# [To do]
Render the items below as a Markdown table with the columns "Row" and "Text". Give each nonblank line its own numbered row, and leave the pictures out.

# [Data rows]
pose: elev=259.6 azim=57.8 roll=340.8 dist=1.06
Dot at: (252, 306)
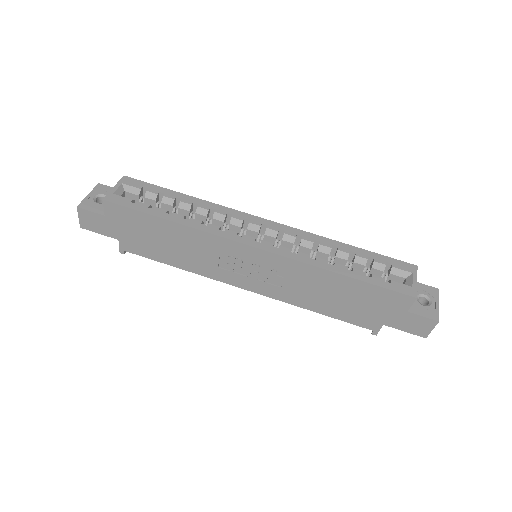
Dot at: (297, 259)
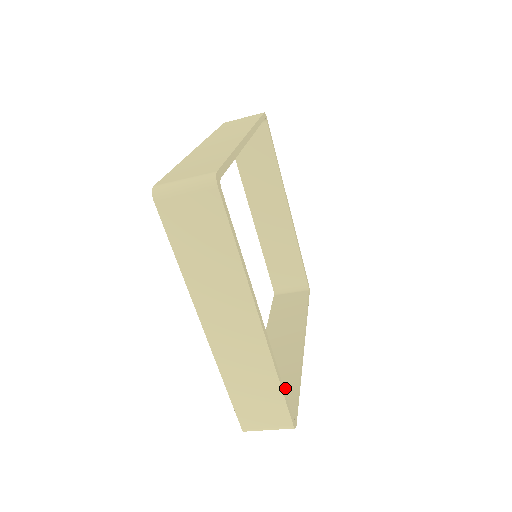
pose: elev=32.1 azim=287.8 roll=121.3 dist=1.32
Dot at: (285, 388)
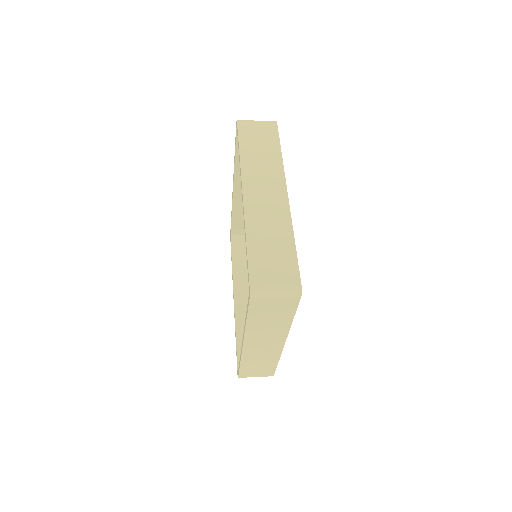
Dot at: occluded
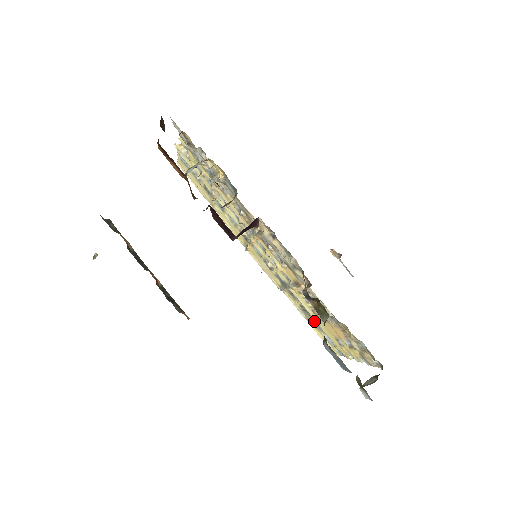
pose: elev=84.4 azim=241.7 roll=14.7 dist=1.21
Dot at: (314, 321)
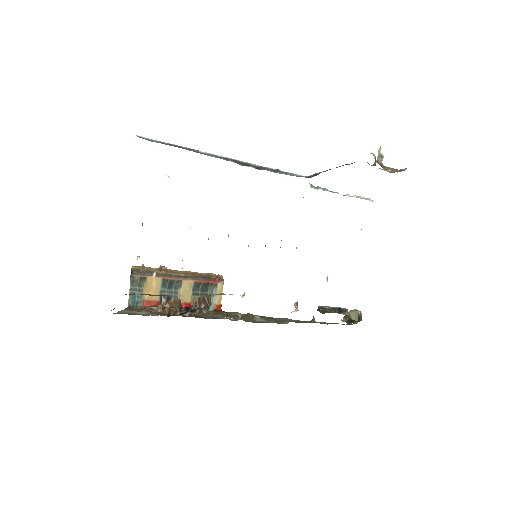
Dot at: occluded
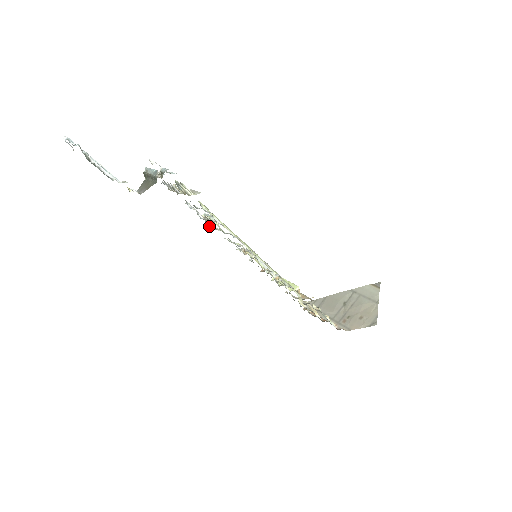
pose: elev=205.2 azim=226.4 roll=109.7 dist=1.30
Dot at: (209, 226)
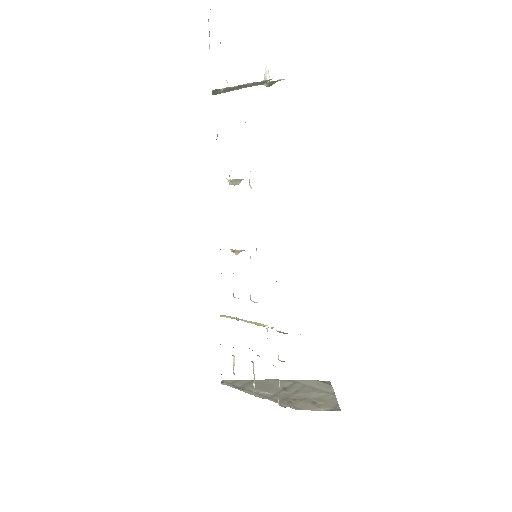
Dot at: occluded
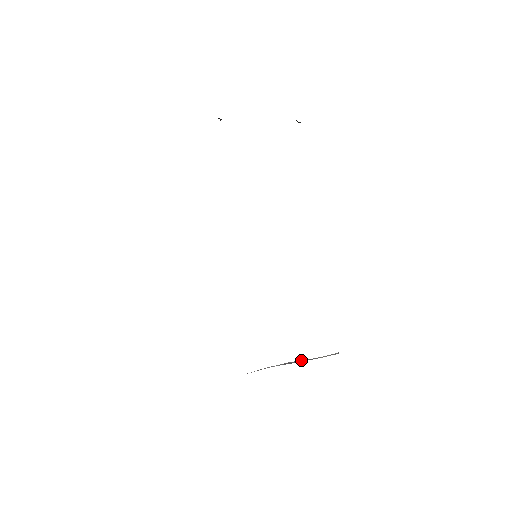
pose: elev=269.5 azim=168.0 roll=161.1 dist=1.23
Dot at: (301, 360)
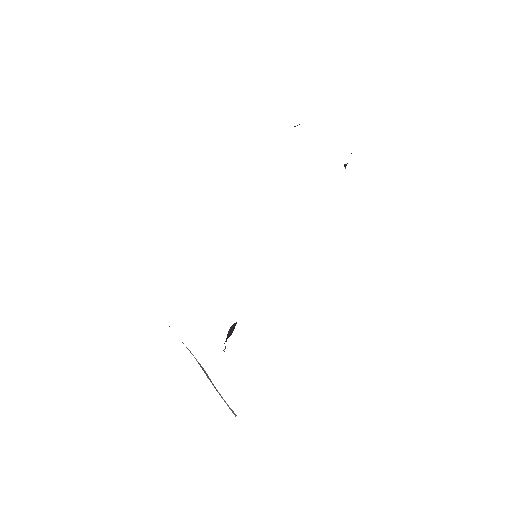
Dot at: occluded
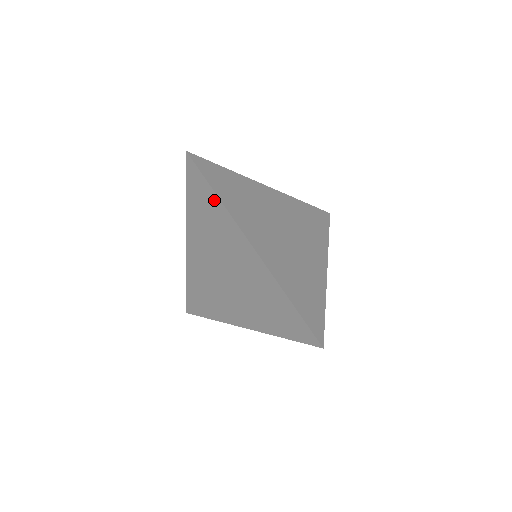
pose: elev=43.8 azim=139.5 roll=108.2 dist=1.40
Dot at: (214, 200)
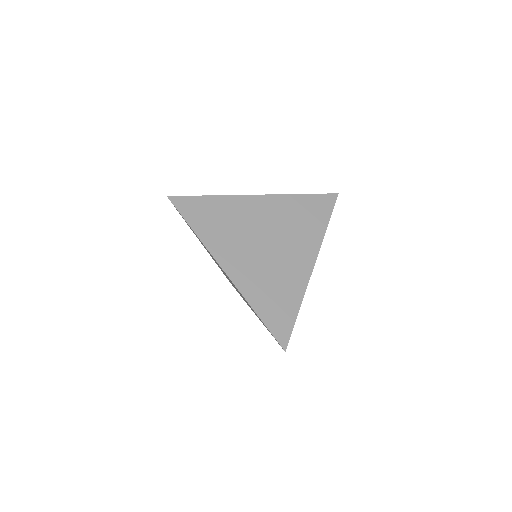
Dot at: occluded
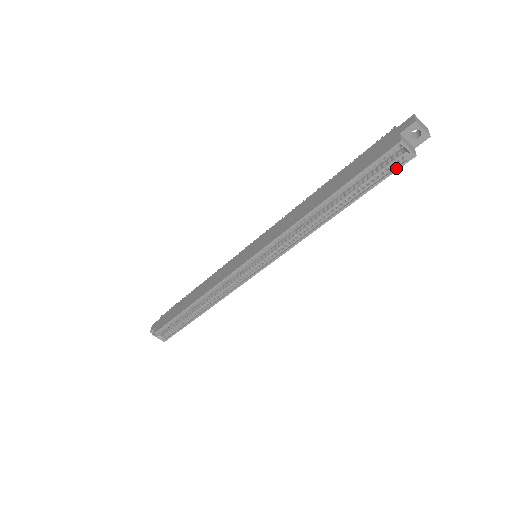
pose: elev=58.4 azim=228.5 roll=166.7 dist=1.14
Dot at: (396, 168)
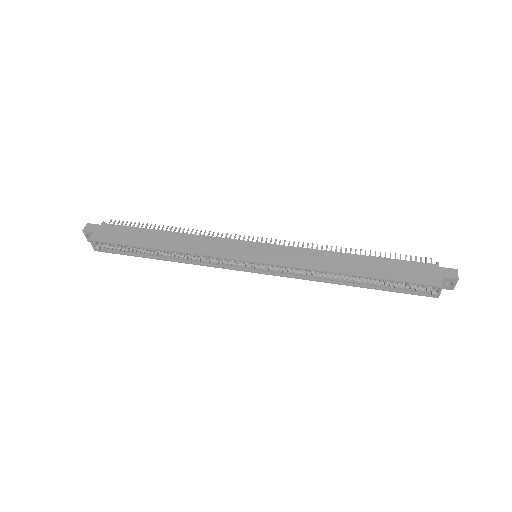
Dot at: (420, 294)
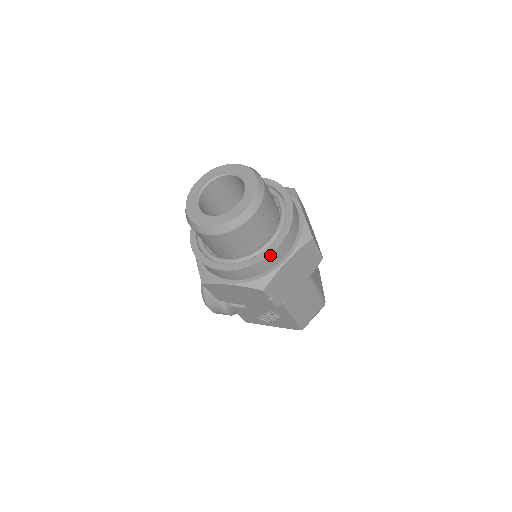
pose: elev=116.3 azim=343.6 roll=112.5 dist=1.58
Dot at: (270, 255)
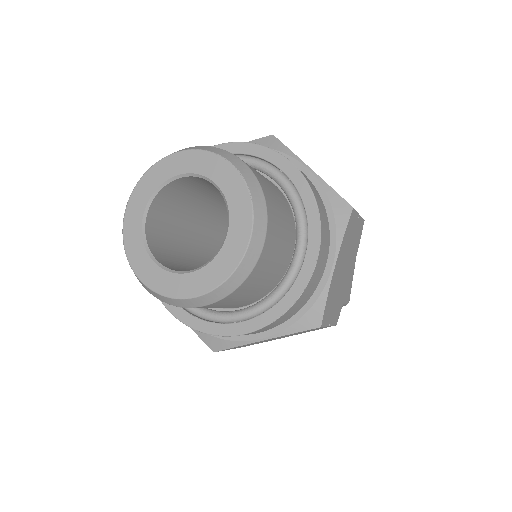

# [Result of this task]
| Row | Text |
|---|---|
| 1 | pose: elev=259.6 azim=57.8 roll=340.8 dist=1.06 |
| 2 | Dot at: (252, 306) |
| 3 | Dot at: (297, 259) |
| 4 | pose: elev=32.1 azim=287.8 roll=121.3 dist=1.32 |
| 5 | Dot at: (285, 388) |
| 6 | Dot at: occluded |
| 7 | pose: elev=84.4 azim=241.7 roll=14.7 dist=1.21 |
| 8 | Dot at: (314, 321) |
| 9 | Dot at: occluded |
| 10 | pose: elev=205.2 azim=226.4 roll=109.7 dist=1.30 |
| 11 | Dot at: (209, 226) |
| 12 | Dot at: occluded |
| 13 | pose: elev=269.5 azim=168.0 roll=161.1 dist=1.23 |
| 14 | Dot at: (301, 360) |
| 15 | Dot at: occluded |
| 16 | pose: elev=43.8 azim=139.5 roll=108.2 dist=1.40 |
| 17 | Dot at: (214, 200) |
| 18 | Dot at: occluded |
| 19 | pose: elev=58.4 azim=228.5 roll=166.7 dist=1.14 |
| 20 | Dot at: (396, 168) |
| 21 | Dot at: (420, 294) |
| 22 | pose: elev=116.3 azim=343.6 roll=112.5 dist=1.58 |
| 23 | Dot at: (270, 255) |